▶ _SUPPLIED INFORMATION_:
<<<<

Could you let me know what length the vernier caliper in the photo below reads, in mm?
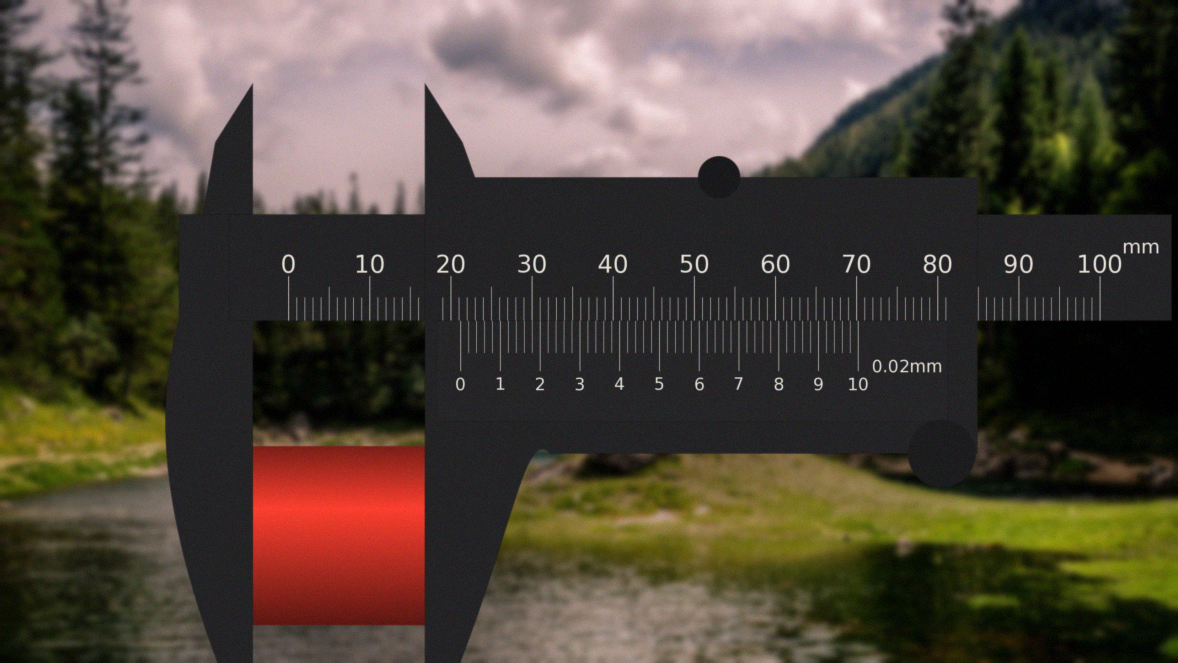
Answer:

>>>>
<<<<

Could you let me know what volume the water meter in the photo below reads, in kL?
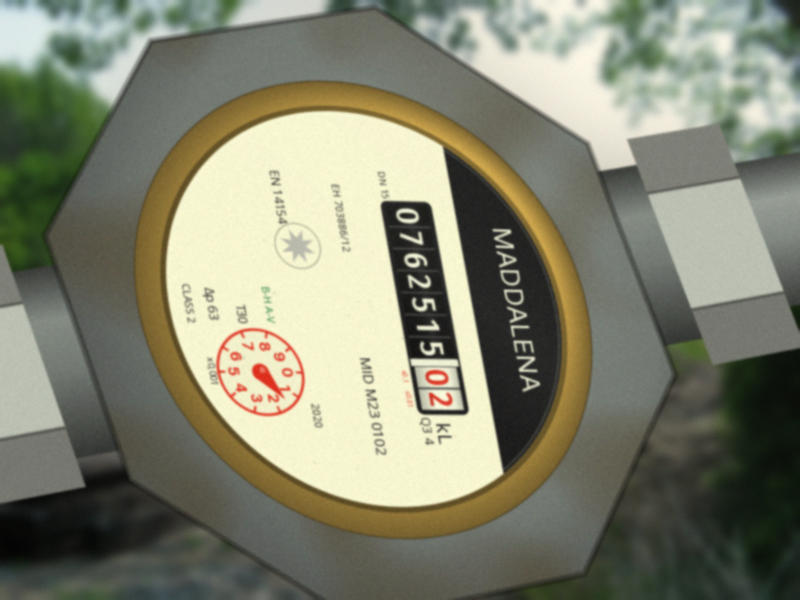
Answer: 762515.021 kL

>>>>
<<<<

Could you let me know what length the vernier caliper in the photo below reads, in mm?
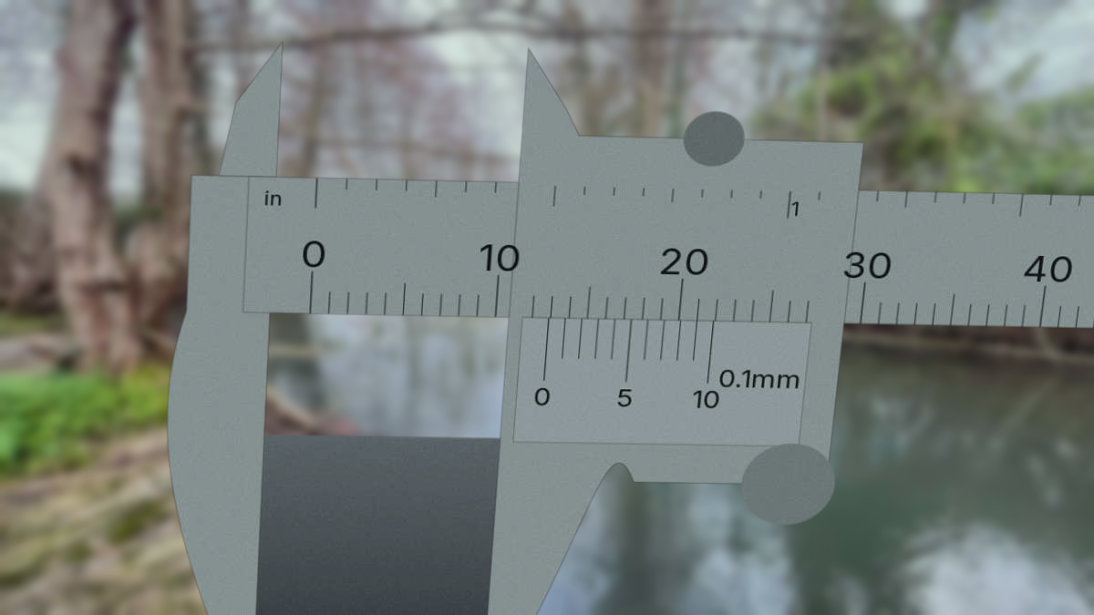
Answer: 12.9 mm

>>>>

▶ _WORK ORDER_: Render the records from the line containing "Could you let me know what volume" through the line containing "Answer: 762515.021 kL", inclusive, as a Markdown table with the columns Row and Text, one numbered row per line and no rows for blank lines. Leave the pictures out of the table.

▶ _RESPONSE TO THE EXERCISE_:
| Row | Text |
|---|---|
| 1 | Could you let me know what volume the water meter in the photo below reads, in kL? |
| 2 | Answer: 762515.021 kL |